Exploring Satellite Infrastructure on Platåberget
Last week, Residency Coordinator Sally Hovelsø led current residents Ashley Middleton, Thomas Abercromby, Mhairi Killin, and Lilian Kroth on a hike to Platåberget, a mountain rising 450–480 metres above Longyearbyen. The walk offered expansive views over Adventdalen and, notably, towards the satellite installations of Kongsberg Satellite Services (KSAT), located just outside the town.
The visit was initiated by Kroth, whose research explores the intersection of philosophy, science, and aesthetic practice, with a particular focus on Earth observation and remote sensing technologies. During her residency, she is developing the project Seeing Ice Like a Satellite, which examines how satellite imagery shapes contemporary understandings of glaciers and climate change.
KSAT operates the world’s largest ground station for polar-orbiting satellites, forming part of a global infrastructure that enables the continuous collection and transmission of Earth observation data. Positioned in the High Arctic, Svalbard plays a crucial role in this network, offering unique orbital coverage that allows satellites to download data on every pass.
Reflecting on the experience, Kroth shared:
“Hiking to KSAT was a way of reaching a site where an immense amount of remote sensing data is gathered — a place that itself feels ‘remote.’ After several hours of walking across what resembled a desert plateau, the domes appeared, rising from the white landscape. We were fortunate that the day was calm and bright; visibility was clear, and we could sit in the silence surrounding the station while vast streams of data from passing satellites drifted down, collected and processed far above and below us.
The terrain of Svalbard functions as a crucial node in a global communication and data network, especially significant for monitoring fragile polar environments like its own. In regions like the Arctic, remote sensing has become a prime tool for gathering environmental information. Satellites, far from being mere points of light in orbit or mechanical bodies circling Earth, are active participants in a complex system of observation and exchange. They sustain a continuous feedback loop between sky and surface. The ceaseless transmission of signals descending to and ascending from Svalbard reveals how the interplay between ground and orbit shapes our understanding of icy landscapes and the planet more broadly.

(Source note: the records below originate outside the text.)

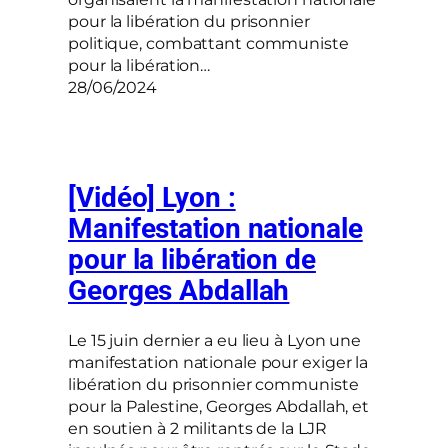
pour la libération du prisonnier
politique, combattant communiste
pour la libération…
28/06/2024
[Vidéo] Lyon :
Manifestation nationale
pour la libération de
Georges Abdallah
Le 15 juin dernier a eu lieu à Lyon une
manifestation nationale pour exiger la
libération du prisonnier communiste
pour la Palestine, Georges Abdallah, et
en soutien à 2 militants de la LJR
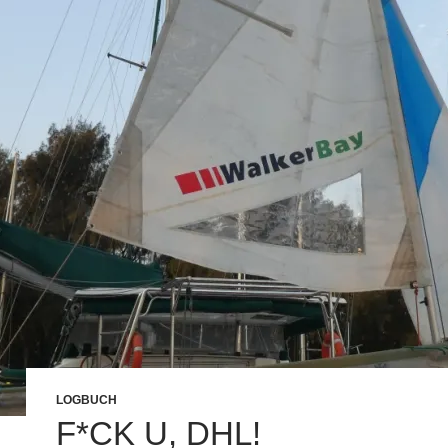
LOGBUCH
F*CK U, DHL!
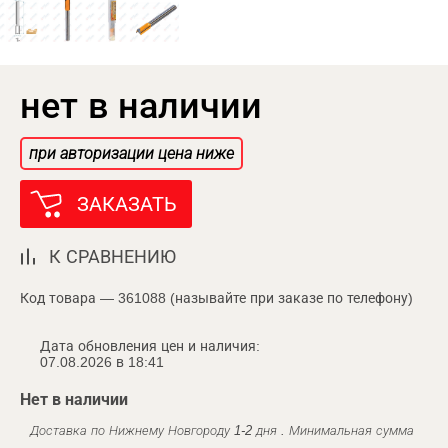
нет в наличии
при авторизации цена ниже
ЗАКАЗАТЬ
К СРАВНЕНИЮ
Код товара — 361088 (называйте при заказе по телефону)
Дата обновления цен и наличия:
07.08.2026 в 18:41
Нет в наличии
Доставка по Нижнему Новгороду 1-2 дня . Минимальная сумма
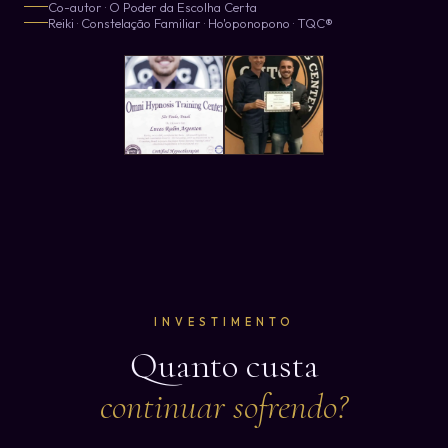
Co-autor · O Poder da Escolha Certa
Reiki · Constelação Familiar · Ho'oponopono · TQC®
INVESTIMENTO
Quanto custa
continuar sofrendo?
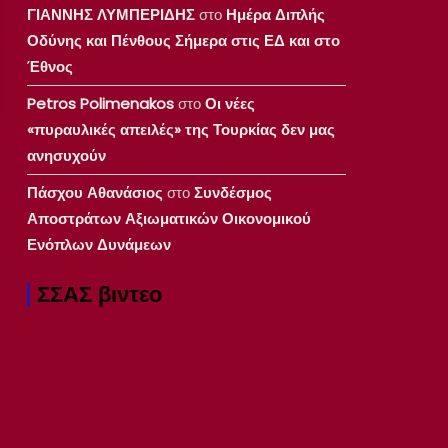
ΓΙΑΝΝΗΣ ΛΥΜΠΕΡΙΔΗΣ
στο
Ημέρα Διπλής
Οδύνης και Πένθους Σήμερα στις ΕΔ και στο
Έθνος
Petros Polimenakos
στο
Οι νέες
«πυραυλικές απειλές» της Τουρκίας δεν μας
ανησυχούν
Πάσχου Αθανάσιος
στο
Συνδέσμος
Αποστράτων Αξιωματικών Οικονομικού
Ενόπλων Δυνάμεων
ΣΣΑΣ βιντεο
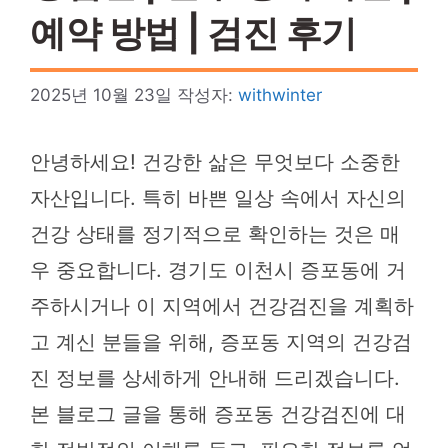
예약 방법 | 검진 후기
2025년 10월 23일
작성자:
withwinter
안녕하세요! 건강한 삶은 무엇보다 소중한
자산입니다. 특히 바쁜 일상 속에서 자신의
건강 상태를 정기적으로 확인하는 것은 매
우 중요합니다. 경기도 이천시 증포동에 거
주하시거나 이 지역에서 건강검진을 계획하
고 계신 분들을 위해, 증포동 지역의 건강검
진 정보를 상세하게 안내해 드리겠습니다.
본 블로그 글을 통해 증포동 건강검진에 대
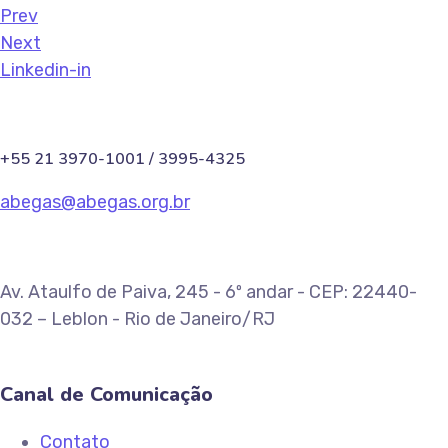
Prev
Next
Linkedin-in
+55 21 3970-1001 / 3995-4325
abegas@abegas.org.br
Av. Ataulfo de Paiva, 245 - 6º andar - CEP: 22440-
032 – Leblon - Rio de Janeiro/RJ
Canal de Comunicação
Contato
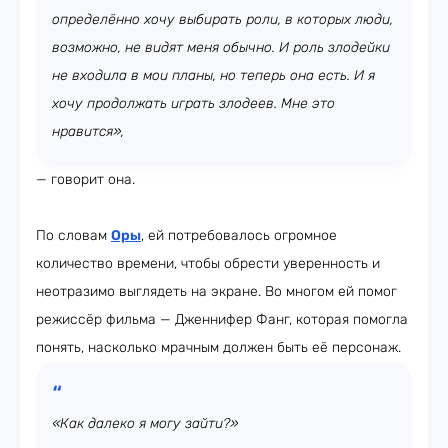
определённо хочу выбирать роли, в которых люди,
возможно, не видят меня обычно. И роль злодейки
не входила в мои планы, но теперь она есть. И я
хочу продолжать играть злодеев. Мне это
нравится»,
— говорит она.
По словам
Оры
, ей потребовалось огромное
количество времени, чтобы обрести уверенность и
неотразимо выглядеть на экране. Во многом ей помог
режиссёр фильма — Дженнифер Фанг, которая помогла
понять, насколько мрачным должен быть её персонаж.
«Как далеко я могу зайти?»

Over the past months, I have been reflecting on the meaning of ‘ground truth,’ exploring its conceptual evolution in relation to the history of remote sensing since the 1960s, its philosophical implications, and artistic and scientific responses to the term. KSAT feels like a node of this thinking process: walking up there together, sitting quietly beside the domes, sensing the stillness, the remoteness, and the cold next to the inexhaustible flow of signals.”
This shared excursion forms part of Artica Svalbard’s ongoing approach to residency programming, supporting encounters that connect artistic research with the specific infrastructures, environments, and imaginaries of place.